**Source document**
Buffett—who famously said "there's class warfare, all right, but it's my class, the rich class, that's making war, and we're winning"—has previously dismissed Sanders' requests to step in on the side of workers in contract disputes involving the billionaire investor's companies.

Members of several national U.S. rail unions could go on strike Friday as freight rail carriers refuse to budge on workers' push for changes to attendance policies that the unions say are "destroying the lives of our members." BNSF and Union Pacific Railroad both have points-based attendance policies that penalize employees even if they're forced to take a day off due to a family emergency or doctor's visit.

"Penalizing engineers and conductors for getting sick or going to a doctor's visit with termination must be stopped as part of this contract settlement," the heads of SMART Transportation Division and the Brotherhood of Locomotive Engineers and Trainmen said in a statement Sunday. "Let us repeat that, our members are being terminated for getting sick or for attending routine medical visits as we crawl our way out of a worldwide pandemic."

Sanders, the chair of the Senate Budget Committee and a longtime ally of the labor movement, spotlighted the rail workers' fight for better conditions on Tuesday, declaring that "the railroad industry, which made $20 billion in profits last year, cannot continue to deny workers paid sick leave."

"It is unacceptable and dangerous for conductors and engineers to be on call for 14 consecutive days, 12 hours a day, and then get fired for going to a doctor," the senator added.

**Assigned task A**
In the article about the rail workers' dispute, how much profit does Sanders say the railroad industry made last year?
**Assigned task B**
Write the next part of the article about the rail workers' dispute, picking up right after its final sentence.

**Material shown**
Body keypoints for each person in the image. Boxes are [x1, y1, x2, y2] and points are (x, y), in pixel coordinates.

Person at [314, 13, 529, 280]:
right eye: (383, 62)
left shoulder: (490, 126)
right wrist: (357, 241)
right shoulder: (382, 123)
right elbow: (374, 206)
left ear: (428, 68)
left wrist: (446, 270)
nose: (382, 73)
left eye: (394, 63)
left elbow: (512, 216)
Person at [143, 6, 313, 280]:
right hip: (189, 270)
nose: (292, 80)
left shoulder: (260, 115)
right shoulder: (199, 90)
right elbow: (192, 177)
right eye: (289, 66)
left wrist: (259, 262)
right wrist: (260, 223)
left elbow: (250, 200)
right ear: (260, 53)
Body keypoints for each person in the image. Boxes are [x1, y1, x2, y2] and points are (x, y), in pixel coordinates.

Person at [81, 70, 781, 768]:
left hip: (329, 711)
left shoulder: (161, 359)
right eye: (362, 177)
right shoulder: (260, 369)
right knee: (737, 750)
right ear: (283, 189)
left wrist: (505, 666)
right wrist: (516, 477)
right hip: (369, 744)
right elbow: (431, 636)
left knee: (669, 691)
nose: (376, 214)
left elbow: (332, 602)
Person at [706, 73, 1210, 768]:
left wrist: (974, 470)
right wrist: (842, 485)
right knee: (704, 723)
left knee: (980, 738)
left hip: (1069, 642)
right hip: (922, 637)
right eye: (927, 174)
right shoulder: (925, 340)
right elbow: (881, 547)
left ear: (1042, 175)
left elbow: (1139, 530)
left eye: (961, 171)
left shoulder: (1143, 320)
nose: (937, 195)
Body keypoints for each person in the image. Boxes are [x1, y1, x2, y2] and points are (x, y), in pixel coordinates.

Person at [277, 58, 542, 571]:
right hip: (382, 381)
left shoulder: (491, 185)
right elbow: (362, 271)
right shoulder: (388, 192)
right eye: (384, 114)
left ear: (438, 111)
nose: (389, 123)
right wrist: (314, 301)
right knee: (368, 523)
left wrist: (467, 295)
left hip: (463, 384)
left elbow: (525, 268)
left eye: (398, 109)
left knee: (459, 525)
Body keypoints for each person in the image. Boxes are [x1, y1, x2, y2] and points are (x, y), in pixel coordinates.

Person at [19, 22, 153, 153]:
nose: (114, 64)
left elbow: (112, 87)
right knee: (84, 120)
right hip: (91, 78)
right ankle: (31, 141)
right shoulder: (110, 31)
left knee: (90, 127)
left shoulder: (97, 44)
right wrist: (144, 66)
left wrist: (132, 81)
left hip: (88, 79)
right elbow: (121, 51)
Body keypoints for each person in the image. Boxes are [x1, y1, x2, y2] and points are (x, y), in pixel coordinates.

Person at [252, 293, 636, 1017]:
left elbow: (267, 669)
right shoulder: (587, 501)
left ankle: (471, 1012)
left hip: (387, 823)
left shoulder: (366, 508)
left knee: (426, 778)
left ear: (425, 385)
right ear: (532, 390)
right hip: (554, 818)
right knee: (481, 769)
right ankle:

**Task answer A**
$20 billion.

**Task answer B**
The Washington Post reported Tuesday that Biden administration officials have "been in regular contact with Greg Abel, the CEO of Berkshire Hathaway Energy, while trying to find a solution" to avoid a strike whose impacts could be widespread. Unions have accused rail giants of engaging in "corporate extortion" by announcing an embargo on certain shipments in advance of the strike.

U.S. Labor Secretary Marty Walsh is expected to meet with rail carrier and union representatives Wednesday in an effort to facilitate a last-minute deal.

Democratic congressional leaders, meanwhile, have suggested they could try to intervene to avoid a strike as Republicans say "they would push the Senate to vote on imposing a settlement, a stance backed by business groups such as the U.S. Chamber of Commerce," Politico reported Tuesday.

"It's time for the federal government to tell the CEOs who are running the nation’s railroads into the ground that enough is enough."

"I really feel like people are not appreciating that Warren Buffett and his friends are shutting down the supply chain to force Congress to mandate 125,000 railroad workers go to work with no weekends or sick leave," tweeted Labor Notes' Jonah Furman.

Last month, an emergency board established by President Joe Biden offered its recommendations for an agreement between the rail carriers and workers, a proposal that included significant wage increases.

But Labor Notes reported that the proposed wage hikes were "offset by increases in healthcare costs—and come in the midst of high inflation." The board's compromise plan also didn't address the quality-of-life issues, including attendance policies, that have been central to the yearslong dispute.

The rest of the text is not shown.